May 14, 2018
Have you ever been watching a movie or a TV show and found one or two specific characters particularly appealing? I’m pretty sure anybody that watches TV can identify with that. So, a group of three of my friends and myself built a system which, given a character from a specific movie, will return a list of other similar characters in different movies!
Try it out here.
The first steps in the project was to collect our data and process it in a way that was helpful to us. This resulted in us collecting a mammoth amount of data, including about 1300 different movie scripts, 25000+ movie reviews, and 5000+ lines of character and movie metadata. Of course, this would be a lot for one person, so at this point we planned out exactly what we needed to do to complete the project and divided up the work. I was in charge of movie script processing, the main part of the character similarity/comparison metrics, and the Rocchio relevance feedback update. Other portions of the project included front-end design, back-end maintenance, and the rest of the data processing.

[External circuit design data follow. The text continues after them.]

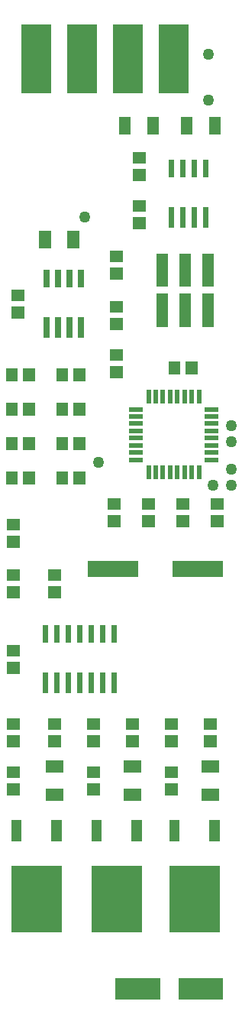
<source format=gbr>
G04 start of page 9 for group -4015 idx -4015 *
G04 Title: LED driver v. 0.1, toppaste *
G04 Creator: pcb 1.99x *
G04 CreationDate: Sun Jul 26 20:33:58 2009 UTC *
G04 For: davidellsworth *
G04 Format: Gerber/RS-274X *
G04 PCB-Dimensions: 113000 481000 *
G04 PCB-Coordinate-Origin: lower left *
%MOIN*%
%FSLAX24Y24*%
%LNFRONTPASTE*%
%ADD18C,0.0500*%
%ADD24R,0.0512X0.0512*%
%ADD25R,0.0250X0.0250*%
%ADD26R,0.1300X0.1300*%
%ADD27R,0.0200X0.0200*%
%ADD28R,0.0500X0.0500*%
%ADD29R,0.2200X0.2200*%
%ADD30R,0.0450X0.0450*%
%ADD31R,0.0950X0.0950*%
%ADD32R,0.0700X0.0700*%
G54D29*X2100Y10200D02*Y9500D01*
G54D30*X2975Y13075D02*Y12575D01*
X1225Y13075D02*Y12575D01*
G54D24*X6560Y39322D02*X6639D01*
X6560Y40077D02*X6639D01*
G54D28*X7600Y36000D02*Y35050D01*
Y37750D02*Y36800D01*
X8600Y36000D02*Y35050D01*
Y37750D02*Y36800D01*
X9600Y36000D02*Y35050D01*
Y37750D02*Y36800D01*
G54D18*X10600Y29800D03*
Y28600D03*
G54D25*X8000Y41950D02*Y41450D01*
X8500Y41950D02*Y41450D01*
X9000Y41950D02*Y41450D01*
X9500Y41950D02*Y41450D01*
X8500Y39900D02*Y39250D01*
X9000Y39900D02*Y39250D01*
X9500Y39900D02*Y39250D01*
X8000Y39900D02*Y39250D01*
G54D18*X10600Y30500D03*
Y27900D03*
X9800D03*
X4200Y39600D03*
G54D24*X4560Y14622D02*X4639D01*
X4560Y15377D02*X4639D01*
X5560Y37122D02*X5639D01*
X5560Y37877D02*X5639D01*
X1260Y36177D02*X1339D01*
X1260Y35422D02*X1339D01*
X6181Y15615D02*X6418D01*
X6181Y14384D02*X6418D01*
X1060Y16722D02*X1139D01*
X1060Y17477D02*X1139D01*
X1060Y14622D02*X1139D01*
X1060Y15377D02*X1139D01*
X1060Y25422D02*X1139D01*
X1060Y26177D02*X1139D01*
X9581Y15615D02*X9818D01*
X9581Y14384D02*X9818D01*
X9660Y16722D02*X9739D01*
X9660Y17477D02*X9739D01*
X3222Y31239D02*Y31160D01*
X3977Y31239D02*Y31160D01*
X9960Y26322D02*X10039D01*
X9960Y27077D02*X10039D01*
G54D32*X8400Y24250D02*X9900D01*
X4700D02*X6200D01*
G54D24*X8460Y27077D02*X8539D01*
X8460Y26322D02*X8539D01*
G54D27*X6997Y28646D02*Y28246D01*
X7312Y28646D02*Y28246D01*
X7627Y28646D02*Y28246D01*
X7942Y28646D02*Y28246D01*
X8257Y28646D02*Y28246D01*
X8572Y28646D02*Y28246D01*
X8887Y28646D02*Y28246D01*
X9202Y28646D02*Y28246D01*
X9553Y28997D02*X9953D01*
X9553Y29312D02*X9953D01*
X9553Y29627D02*X9953D01*
X9553Y29942D02*X9953D01*
X9553Y30257D02*X9953D01*
X9553Y30572D02*X9953D01*
X9553Y30887D02*X9953D01*
X9553Y31202D02*X9953D01*
X9202Y31953D02*Y31553D01*
X8887Y31953D02*Y31553D01*
X8572Y31953D02*Y31553D01*
X8257Y31953D02*Y31553D01*
X7942Y31953D02*Y31553D01*
X7627Y31953D02*Y31553D01*
X7312Y31953D02*Y31553D01*
X6997Y31953D02*Y31553D01*
X6246Y31202D02*X6646D01*
X6246Y30887D02*X6646D01*
X6246Y30572D02*X6646D01*
X6246Y30257D02*X6646D01*
X6246Y29942D02*X6646D01*
X6246Y29627D02*X6646D01*
X6246Y29312D02*X6646D01*
X6246Y28997D02*X6646D01*
G54D25*X2550Y37150D02*Y36650D01*
X3050Y37150D02*Y36650D01*
X3550Y37150D02*Y36650D01*
X4050Y37150D02*Y36650D01*
X3050Y35100D02*Y34450D01*
X3550Y35100D02*Y34450D01*
X4050Y35100D02*Y34450D01*
X2550Y35100D02*Y34450D01*
G54D24*X7960Y14622D02*X8039D01*
X7960Y15377D02*X8039D01*
X2781Y15615D02*X3018D01*
X2781Y14384D02*X3018D01*
X7960Y16722D02*X8039D01*
X7960Y17477D02*X8039D01*
G54D29*X5600Y10200D02*Y9500D01*
G54D30*X6475Y13075D02*Y12575D01*
X4725Y13075D02*Y12575D01*
G54D18*X9600Y44700D03*
G54D24*X1022Y31239D02*Y31160D01*
X1777Y31239D02*Y31160D01*
X2860Y16722D02*X2939D01*
X2860Y17477D02*X2939D01*
G54D18*X9600Y46700D03*
G54D24*X1022Y29739D02*Y29660D01*
X1777Y29739D02*Y29660D01*
X5460Y26322D02*X5539D01*
X5460Y27077D02*X5539D01*
X2860Y23222D02*X2939D01*
X2860Y23977D02*X2939D01*
X3222Y29739D02*Y29660D01*
X3977Y29739D02*Y29660D01*
X1060Y19922D02*X1139D01*
X1060Y20677D02*X1139D01*
X6260Y16722D02*X6339D01*
X6260Y17477D02*X6339D01*
X5560Y34922D02*X5639D01*
X5560Y35677D02*X5639D01*
X5967Y43684D02*Y43448D01*
X7198Y43684D02*Y43448D01*
X8877Y33039D02*Y32960D01*
X8122Y33039D02*Y32960D01*
X8667Y43684D02*Y43448D01*
X9898Y43684D02*Y43448D01*
G54D31*X6025Y5925D02*X7025D01*
X8775D02*X9775D01*
G54D24*X5560Y32822D02*X5639D01*
X5560Y33577D02*X5639D01*
X3222Y28239D02*Y28160D01*
X3977Y28239D02*Y28160D01*
X1022Y32739D02*Y32660D01*
X1777Y32739D02*Y32660D01*
X1022Y28239D02*Y28160D01*
X1777Y28239D02*Y28160D01*
G54D26*X8100Y47350D02*Y45650D01*
X6100Y47350D02*Y45650D01*
X4100Y47350D02*Y45650D01*
X2100Y47350D02*Y45650D01*
G54D24*X6560Y42177D02*X6639D01*
X6560Y41422D02*X6639D01*
G54D29*X9000Y10200D02*Y9500D01*
G54D30*X9875Y13075D02*Y12575D01*
X8125Y13075D02*Y12575D01*
G54D24*X4560Y16722D02*X4639D01*
X4560Y17477D02*X4639D01*
X6960Y27077D02*X7039D01*
X6960Y26322D02*X7039D01*
X3715Y38718D02*Y38481D01*
X2484Y38718D02*Y38481D01*
X1060Y23222D02*X1139D01*
X1060Y23977D02*X1139D01*
G54D25*X2500Y21650D02*Y21150D01*
X3000Y21650D02*Y21150D01*
X3500Y21650D02*Y21150D01*
X4000Y21650D02*Y21150D01*
X4500Y21650D02*Y21150D01*
X5000Y21650D02*Y21150D01*
X5500Y21650D02*Y21150D01*
Y19600D02*Y18950D01*
X5000Y19600D02*Y18950D01*
X4500Y19600D02*Y18950D01*
X4000Y19600D02*Y18950D01*
X3500Y19600D02*Y18950D01*
X3000Y19600D02*Y18950D01*
X2500Y19600D02*Y18950D01*
G54D18*X4800Y28900D03*
G54D24*X3222Y32739D02*Y32660D01*
X3977Y32739D02*Y32660D01*
M02*

</source>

This was undeniably the lengthiest portion of the project. We had 3 different datasets with movie scripts in different formats, so the first job was to process them so that they were in a usable format going forward. I chose to do this by creating lists of dictionaries (HashMaps) for each movie, where each dictionary consisted of the line itself and the speaker. This allowed for easier comparison between characters and movies in the future. After this, I used Sk-learn to do some TF-IDF vectorization (7500 features) in order to start doing character similarity.
After processing the data, I had to figure out how to accurately compare characters to get the most similar based entirely on their words – the scripts had no indication of expression or tone. For the first demo, we just had to have a working similarity metric, so I chose to use a basic cosine similarity. However, while the results were acceptable with this metric, they weren’t stellar. As a result, we tried to incorporate more complex NLP techniques (notably SVD) which would yield better and more consistent results.
We ended up using a Stanford created NLP library called Empath to ease the process. Empath helped perform SVD and produced standardized topic/sentiment tags when given a line. What I then did was to produce a count of empath tags per character, normalized against the total tags per movie, which avoided longer movies having more tags and thus being more ‘similar’ to others. I felt that cosine similarity between these tags wouldn’t be particularly helpful, as there was a small and finite number of tags (~200). Therefore, I chose to use general Jaccard similarity to compare the traits for each character to one another.
My final task was to implement Rocchio Relevance feedback. Rocchio is essentially a way of refining search queries based on some sort of user feedback about the given results. The way that we chose to do this was to display the top 10 character traits and their importance to that character (in the form of a radar chart), and allow the user to toggle certain tags’ weights in the query.
There were two separate sections of algorithms I had to worry about – the first, data pre-processing, comprised of one time calculations dealing with larger, non-runtime problems. The second, live query response, deals with runtime functions.
This was my first experience dealing with such a large dataset (the dataset, purely comprised of text documents, was ~1GB, and the original Cosine similarity matrix was > 500MB, as it had about 128,000,000 entries). As a result, I thought that, for pre-processing, just running the first iteration of code I could think of would suffice, even if it took a little longer. Unfortunately, I ran into a road block when trying to calculate the Cosine similarity matrix – by my calculations, it would have taken about 20 straight hours of full CPU usage on my laptop.
Obviously, this wasn’t a feasible process, so I had to think about another solution. Re-reading the fundamentals of what a Cos-sim matrix is, I realized that this process could be solved by simple linear algebra. By multiplying the TF-IDF matrix with the transpose of itself, then dividing by the norm matrix, I achieved the same result as calculating each individual score, but having saved 19 hours and 59 minutes.
I later ran into a similar issue on the query side of things. The built-in python sort (returning highest scoring characters) resulted in around a 10 second query lookup time, which obviously was not acceptable. So I decided to, after experimentation, use quicksort. I used this over variants like merge sort because it is objectively the quickest, and being unstable is not relevant here as movies were processed in an arbitrary order in any case.